DATA FOR THE TASK ::
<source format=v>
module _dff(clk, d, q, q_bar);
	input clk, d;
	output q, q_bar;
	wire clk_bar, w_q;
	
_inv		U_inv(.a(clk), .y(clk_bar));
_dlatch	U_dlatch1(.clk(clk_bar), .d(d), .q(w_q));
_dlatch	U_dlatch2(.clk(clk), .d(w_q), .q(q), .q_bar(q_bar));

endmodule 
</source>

* * *

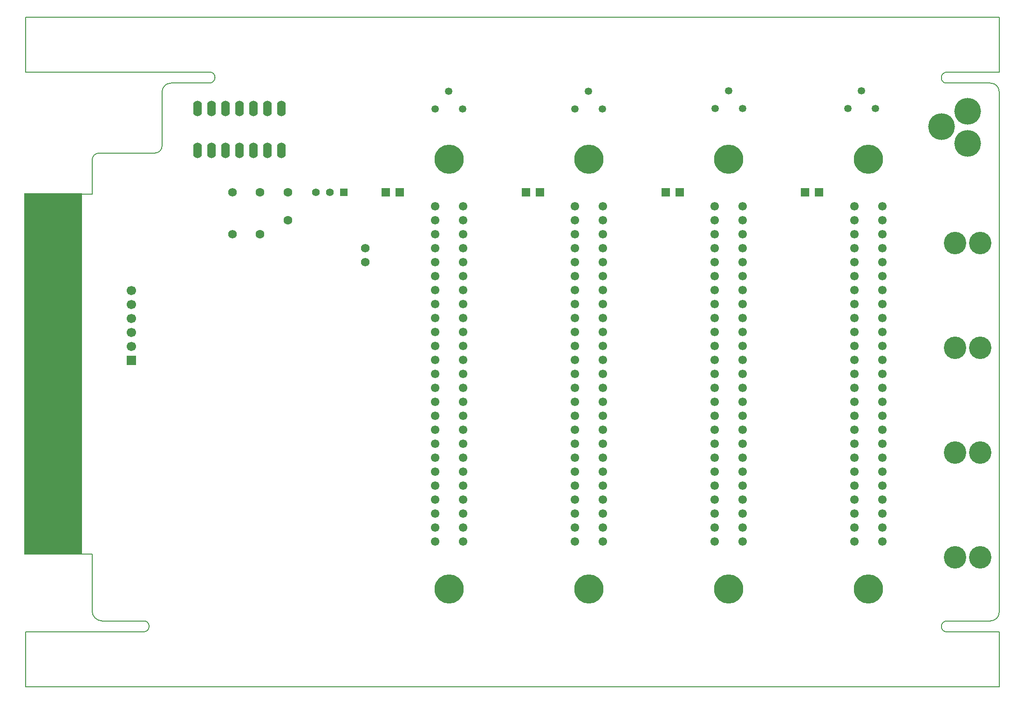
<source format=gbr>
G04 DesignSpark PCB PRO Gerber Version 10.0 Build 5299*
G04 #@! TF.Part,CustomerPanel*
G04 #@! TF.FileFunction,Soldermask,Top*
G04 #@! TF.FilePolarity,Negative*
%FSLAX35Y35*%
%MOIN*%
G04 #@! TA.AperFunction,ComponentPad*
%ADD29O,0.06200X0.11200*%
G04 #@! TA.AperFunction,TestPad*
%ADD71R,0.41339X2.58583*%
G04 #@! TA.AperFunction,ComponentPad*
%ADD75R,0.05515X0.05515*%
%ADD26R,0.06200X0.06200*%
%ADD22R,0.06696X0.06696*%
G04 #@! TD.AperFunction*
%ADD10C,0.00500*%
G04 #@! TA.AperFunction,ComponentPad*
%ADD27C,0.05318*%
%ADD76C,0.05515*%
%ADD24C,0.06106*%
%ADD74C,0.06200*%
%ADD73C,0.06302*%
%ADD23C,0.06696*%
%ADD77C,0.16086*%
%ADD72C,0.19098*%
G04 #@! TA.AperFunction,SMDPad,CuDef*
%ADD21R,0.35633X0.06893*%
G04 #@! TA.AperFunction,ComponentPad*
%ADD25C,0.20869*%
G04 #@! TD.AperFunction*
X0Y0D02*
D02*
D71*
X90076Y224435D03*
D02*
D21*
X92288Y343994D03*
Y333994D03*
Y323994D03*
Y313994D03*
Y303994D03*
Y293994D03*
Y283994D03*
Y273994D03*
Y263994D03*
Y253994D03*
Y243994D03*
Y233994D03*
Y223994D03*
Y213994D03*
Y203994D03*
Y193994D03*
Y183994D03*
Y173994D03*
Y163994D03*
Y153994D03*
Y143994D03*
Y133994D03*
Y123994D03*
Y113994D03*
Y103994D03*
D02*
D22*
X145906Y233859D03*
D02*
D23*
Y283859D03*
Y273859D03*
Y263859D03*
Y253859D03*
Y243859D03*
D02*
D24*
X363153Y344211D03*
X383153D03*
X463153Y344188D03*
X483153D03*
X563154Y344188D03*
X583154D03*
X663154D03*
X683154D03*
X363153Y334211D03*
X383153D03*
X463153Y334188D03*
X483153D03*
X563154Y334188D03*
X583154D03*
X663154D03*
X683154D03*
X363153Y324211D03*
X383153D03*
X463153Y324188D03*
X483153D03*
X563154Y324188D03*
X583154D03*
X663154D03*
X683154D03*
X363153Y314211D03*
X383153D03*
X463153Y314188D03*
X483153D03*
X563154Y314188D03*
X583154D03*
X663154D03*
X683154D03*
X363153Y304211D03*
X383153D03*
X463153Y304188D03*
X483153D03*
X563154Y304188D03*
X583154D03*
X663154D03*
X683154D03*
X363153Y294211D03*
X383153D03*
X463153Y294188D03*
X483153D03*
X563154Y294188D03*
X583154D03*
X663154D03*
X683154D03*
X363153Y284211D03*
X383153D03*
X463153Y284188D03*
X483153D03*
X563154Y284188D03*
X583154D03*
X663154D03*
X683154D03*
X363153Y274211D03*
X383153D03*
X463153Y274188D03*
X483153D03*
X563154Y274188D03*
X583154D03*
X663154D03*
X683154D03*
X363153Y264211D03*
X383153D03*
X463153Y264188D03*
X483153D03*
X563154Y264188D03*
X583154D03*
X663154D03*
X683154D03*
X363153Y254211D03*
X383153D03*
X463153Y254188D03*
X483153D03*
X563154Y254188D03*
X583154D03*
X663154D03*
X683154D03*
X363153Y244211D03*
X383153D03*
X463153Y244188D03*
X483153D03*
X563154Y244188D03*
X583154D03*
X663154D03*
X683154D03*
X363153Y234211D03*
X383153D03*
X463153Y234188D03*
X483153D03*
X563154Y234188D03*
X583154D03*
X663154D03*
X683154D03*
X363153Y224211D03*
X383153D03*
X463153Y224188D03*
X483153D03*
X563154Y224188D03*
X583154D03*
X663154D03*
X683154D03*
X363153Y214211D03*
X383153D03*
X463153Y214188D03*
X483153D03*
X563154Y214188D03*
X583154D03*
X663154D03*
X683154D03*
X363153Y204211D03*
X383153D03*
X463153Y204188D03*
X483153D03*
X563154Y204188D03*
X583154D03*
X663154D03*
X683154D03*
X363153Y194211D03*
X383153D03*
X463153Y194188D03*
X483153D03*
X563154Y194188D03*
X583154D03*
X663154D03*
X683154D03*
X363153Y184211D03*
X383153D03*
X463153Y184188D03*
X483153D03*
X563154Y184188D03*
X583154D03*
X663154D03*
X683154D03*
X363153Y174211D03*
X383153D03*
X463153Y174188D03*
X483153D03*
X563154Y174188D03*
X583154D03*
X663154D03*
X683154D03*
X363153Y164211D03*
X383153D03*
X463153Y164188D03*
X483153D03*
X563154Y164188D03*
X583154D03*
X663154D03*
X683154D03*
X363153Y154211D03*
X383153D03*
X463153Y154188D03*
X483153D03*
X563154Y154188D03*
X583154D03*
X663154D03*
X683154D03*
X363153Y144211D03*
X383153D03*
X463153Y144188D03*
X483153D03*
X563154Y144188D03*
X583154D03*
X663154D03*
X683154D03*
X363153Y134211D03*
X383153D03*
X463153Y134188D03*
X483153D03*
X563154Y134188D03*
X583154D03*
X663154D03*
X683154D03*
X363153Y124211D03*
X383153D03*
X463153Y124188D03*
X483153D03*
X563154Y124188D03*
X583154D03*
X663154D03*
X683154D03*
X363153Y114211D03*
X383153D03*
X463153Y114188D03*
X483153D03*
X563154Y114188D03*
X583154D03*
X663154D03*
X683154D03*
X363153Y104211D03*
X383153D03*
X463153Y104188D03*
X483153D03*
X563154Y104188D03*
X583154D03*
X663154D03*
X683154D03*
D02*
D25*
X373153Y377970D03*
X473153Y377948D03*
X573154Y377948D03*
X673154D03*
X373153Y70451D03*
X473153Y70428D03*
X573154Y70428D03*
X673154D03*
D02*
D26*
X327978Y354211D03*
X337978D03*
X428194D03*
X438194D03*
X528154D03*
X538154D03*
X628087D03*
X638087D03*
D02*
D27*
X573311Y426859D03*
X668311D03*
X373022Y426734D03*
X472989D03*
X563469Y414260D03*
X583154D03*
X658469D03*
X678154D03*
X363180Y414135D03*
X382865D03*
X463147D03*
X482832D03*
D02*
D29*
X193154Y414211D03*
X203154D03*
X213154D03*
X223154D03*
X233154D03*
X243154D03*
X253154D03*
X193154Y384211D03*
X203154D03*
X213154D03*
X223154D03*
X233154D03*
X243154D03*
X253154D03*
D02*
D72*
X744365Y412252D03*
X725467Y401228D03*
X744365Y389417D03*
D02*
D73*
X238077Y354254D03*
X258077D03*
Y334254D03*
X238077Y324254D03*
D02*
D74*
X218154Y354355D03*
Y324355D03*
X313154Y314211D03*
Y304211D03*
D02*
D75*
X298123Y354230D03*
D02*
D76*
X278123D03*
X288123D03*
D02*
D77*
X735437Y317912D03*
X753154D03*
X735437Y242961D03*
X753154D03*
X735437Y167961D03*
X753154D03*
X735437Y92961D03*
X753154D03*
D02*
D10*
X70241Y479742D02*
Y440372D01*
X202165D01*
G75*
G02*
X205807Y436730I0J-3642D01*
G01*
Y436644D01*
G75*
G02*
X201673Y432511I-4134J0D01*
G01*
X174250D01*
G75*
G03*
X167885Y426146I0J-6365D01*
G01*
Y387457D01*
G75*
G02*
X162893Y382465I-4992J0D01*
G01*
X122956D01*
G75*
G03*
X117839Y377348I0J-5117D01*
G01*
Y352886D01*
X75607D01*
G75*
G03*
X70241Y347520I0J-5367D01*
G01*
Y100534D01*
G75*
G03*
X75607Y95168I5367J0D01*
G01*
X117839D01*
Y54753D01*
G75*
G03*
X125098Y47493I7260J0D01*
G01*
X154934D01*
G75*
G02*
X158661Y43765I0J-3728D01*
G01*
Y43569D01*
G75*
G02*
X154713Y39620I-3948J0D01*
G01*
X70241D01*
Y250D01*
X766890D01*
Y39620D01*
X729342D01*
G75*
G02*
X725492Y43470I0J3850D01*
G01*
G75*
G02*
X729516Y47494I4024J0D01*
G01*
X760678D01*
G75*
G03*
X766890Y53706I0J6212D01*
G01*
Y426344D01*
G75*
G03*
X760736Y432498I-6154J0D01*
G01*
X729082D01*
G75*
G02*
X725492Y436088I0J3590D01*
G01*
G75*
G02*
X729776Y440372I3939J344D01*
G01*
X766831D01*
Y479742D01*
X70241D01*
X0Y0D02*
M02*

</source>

--

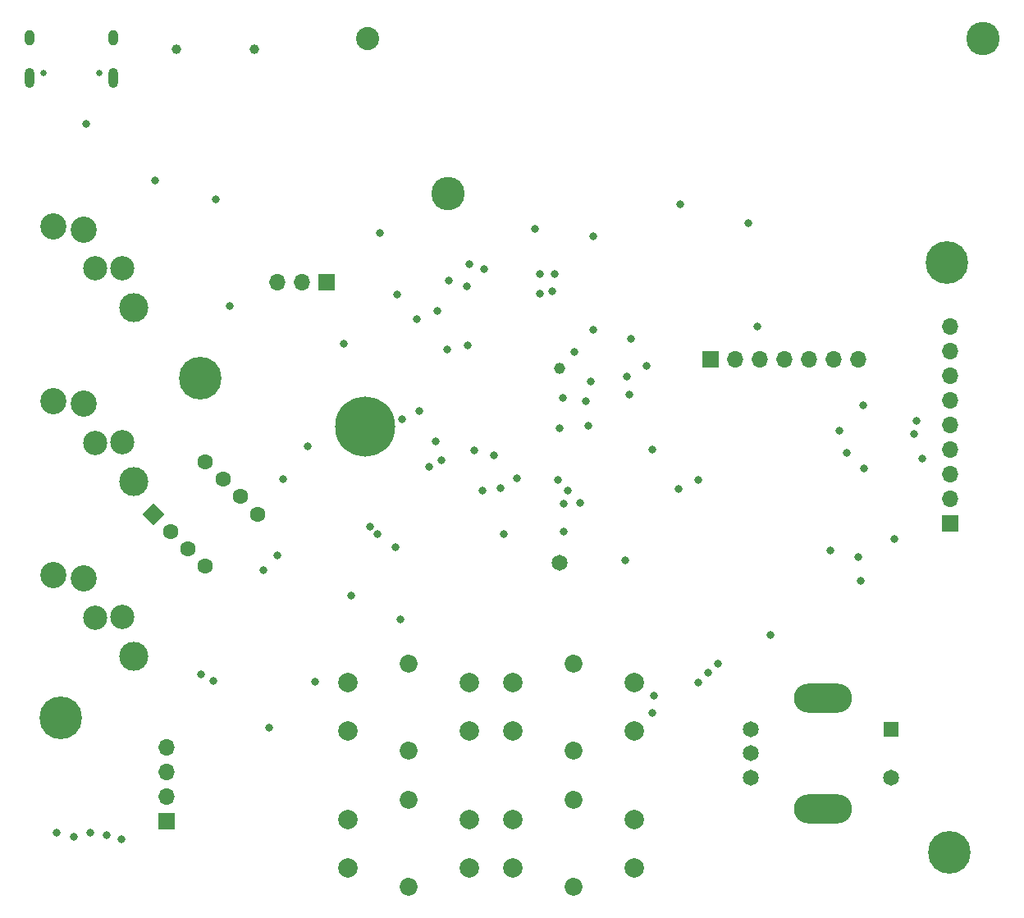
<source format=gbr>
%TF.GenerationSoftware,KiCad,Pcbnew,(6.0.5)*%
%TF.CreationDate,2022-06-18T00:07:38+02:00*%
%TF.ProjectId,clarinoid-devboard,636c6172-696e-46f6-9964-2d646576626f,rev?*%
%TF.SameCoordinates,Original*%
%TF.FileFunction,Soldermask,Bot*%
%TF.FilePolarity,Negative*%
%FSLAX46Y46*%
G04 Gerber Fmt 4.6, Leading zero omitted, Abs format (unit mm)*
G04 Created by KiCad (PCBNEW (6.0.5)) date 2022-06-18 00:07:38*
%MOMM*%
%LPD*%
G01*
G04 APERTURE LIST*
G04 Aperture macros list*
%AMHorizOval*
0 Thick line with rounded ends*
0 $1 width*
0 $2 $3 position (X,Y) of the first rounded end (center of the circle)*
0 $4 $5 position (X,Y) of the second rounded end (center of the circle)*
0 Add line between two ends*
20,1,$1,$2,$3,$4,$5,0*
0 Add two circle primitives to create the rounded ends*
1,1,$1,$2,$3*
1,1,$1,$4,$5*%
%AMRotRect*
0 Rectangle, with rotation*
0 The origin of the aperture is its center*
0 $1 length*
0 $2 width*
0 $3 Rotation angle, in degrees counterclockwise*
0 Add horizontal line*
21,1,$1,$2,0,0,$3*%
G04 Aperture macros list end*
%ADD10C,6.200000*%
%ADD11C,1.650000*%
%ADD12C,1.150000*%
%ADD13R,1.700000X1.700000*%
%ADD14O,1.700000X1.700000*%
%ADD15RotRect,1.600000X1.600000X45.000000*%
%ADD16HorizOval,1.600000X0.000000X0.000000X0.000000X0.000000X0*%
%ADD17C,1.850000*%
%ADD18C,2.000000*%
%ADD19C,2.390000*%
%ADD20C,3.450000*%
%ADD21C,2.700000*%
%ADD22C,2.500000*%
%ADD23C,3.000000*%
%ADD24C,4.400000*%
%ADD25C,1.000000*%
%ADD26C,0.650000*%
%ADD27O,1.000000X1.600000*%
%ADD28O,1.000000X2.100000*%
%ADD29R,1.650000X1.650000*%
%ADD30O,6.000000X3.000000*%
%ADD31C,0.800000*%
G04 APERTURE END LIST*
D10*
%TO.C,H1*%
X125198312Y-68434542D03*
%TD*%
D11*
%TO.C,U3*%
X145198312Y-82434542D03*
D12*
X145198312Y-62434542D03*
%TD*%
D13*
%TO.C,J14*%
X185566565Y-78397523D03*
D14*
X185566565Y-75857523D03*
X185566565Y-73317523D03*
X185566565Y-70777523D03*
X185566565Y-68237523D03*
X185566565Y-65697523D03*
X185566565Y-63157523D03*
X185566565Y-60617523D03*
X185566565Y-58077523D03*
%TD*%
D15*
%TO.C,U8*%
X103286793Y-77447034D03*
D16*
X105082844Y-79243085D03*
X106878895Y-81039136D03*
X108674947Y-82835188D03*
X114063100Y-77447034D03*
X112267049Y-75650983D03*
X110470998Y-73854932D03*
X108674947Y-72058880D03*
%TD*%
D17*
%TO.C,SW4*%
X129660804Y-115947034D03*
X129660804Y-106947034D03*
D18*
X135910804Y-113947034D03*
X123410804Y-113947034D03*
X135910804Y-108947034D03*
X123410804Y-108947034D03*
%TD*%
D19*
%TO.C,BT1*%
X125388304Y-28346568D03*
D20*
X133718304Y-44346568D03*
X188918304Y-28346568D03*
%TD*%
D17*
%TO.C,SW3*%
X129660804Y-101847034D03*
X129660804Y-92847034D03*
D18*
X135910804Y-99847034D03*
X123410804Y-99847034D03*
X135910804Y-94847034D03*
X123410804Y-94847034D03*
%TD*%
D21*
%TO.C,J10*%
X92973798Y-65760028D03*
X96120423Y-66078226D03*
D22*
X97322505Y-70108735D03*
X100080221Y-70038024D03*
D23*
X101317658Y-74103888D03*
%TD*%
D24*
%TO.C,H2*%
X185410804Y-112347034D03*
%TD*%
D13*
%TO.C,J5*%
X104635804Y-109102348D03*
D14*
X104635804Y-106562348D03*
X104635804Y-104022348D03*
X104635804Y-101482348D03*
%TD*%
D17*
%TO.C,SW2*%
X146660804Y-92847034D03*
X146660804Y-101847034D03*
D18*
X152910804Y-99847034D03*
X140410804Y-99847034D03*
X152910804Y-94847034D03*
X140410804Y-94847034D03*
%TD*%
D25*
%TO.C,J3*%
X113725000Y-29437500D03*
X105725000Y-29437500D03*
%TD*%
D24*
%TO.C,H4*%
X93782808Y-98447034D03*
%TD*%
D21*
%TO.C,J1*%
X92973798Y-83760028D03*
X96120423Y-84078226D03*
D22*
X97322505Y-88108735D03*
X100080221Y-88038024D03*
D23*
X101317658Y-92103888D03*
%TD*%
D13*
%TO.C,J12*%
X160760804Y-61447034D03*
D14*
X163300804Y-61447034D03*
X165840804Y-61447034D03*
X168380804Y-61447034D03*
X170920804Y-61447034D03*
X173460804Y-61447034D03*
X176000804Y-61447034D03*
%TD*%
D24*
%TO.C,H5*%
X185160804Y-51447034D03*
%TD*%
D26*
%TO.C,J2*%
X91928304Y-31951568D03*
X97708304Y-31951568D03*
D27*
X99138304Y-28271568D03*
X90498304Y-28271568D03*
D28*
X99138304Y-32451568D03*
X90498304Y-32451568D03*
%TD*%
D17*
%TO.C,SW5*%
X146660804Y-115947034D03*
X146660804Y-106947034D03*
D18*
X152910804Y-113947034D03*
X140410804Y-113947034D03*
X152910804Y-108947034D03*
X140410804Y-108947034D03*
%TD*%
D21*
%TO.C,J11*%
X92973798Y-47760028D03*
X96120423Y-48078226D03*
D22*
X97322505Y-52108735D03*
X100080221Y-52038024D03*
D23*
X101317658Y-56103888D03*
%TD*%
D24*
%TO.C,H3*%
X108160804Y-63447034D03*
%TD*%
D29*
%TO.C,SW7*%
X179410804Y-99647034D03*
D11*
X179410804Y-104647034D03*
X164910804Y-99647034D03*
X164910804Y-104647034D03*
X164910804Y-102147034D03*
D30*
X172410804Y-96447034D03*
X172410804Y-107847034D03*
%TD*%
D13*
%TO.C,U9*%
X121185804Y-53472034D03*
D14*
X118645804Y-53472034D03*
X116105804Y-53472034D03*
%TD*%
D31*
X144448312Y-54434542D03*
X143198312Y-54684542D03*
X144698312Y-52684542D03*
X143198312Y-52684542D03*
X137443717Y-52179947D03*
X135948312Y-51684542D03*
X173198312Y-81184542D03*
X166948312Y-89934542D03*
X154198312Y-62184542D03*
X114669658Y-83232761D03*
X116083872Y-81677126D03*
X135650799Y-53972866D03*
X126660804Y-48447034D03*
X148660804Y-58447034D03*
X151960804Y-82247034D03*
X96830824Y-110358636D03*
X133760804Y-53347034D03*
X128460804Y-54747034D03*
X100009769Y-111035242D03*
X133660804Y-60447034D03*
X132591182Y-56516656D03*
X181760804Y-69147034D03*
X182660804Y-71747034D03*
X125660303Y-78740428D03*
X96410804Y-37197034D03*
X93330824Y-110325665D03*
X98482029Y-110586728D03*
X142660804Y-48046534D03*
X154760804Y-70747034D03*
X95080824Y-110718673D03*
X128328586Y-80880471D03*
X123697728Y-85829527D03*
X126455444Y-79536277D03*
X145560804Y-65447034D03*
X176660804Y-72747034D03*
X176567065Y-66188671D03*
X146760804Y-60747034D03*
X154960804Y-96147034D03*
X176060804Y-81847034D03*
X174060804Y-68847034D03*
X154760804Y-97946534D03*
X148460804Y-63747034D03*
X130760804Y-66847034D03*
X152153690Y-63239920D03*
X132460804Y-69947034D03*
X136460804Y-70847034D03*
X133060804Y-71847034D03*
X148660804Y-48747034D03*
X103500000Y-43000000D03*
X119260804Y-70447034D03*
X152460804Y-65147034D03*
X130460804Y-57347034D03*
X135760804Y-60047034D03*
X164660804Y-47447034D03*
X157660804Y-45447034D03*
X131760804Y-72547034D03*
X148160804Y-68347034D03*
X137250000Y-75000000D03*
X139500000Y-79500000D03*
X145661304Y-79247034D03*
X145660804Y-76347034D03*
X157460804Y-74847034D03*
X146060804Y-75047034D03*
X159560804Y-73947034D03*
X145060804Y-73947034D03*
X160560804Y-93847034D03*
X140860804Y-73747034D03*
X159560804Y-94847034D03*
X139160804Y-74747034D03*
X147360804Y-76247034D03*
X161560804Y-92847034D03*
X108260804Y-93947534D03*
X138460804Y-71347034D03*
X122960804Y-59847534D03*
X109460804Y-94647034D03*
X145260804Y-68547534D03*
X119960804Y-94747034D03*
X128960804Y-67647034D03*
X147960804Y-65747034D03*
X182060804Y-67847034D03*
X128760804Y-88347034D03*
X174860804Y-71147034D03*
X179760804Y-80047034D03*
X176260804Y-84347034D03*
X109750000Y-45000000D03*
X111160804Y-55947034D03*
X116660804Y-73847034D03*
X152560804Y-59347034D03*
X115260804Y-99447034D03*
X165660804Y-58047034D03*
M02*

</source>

TASK DESCRIPTION :: What you return must be an exact retyping of the lines above starting at the line with "X97708304Y-31951568D03*" and ending at the line with "X152910804Y-108947034D03*", and nothing besides.

TASK ANSWER ::
X97708304Y-31951568D03*
D27*
X99138304Y-28271568D03*
X90498304Y-28271568D03*
D28*
X99138304Y-32451568D03*
X90498304Y-32451568D03*
%TD*%
D17*
%TO.C,SW5*%
X146660804Y-115947034D03*
X146660804Y-106947034D03*
D18*
X152910804Y-113947034D03*
X140410804Y-113947034D03*
X152910804Y-108947034D03*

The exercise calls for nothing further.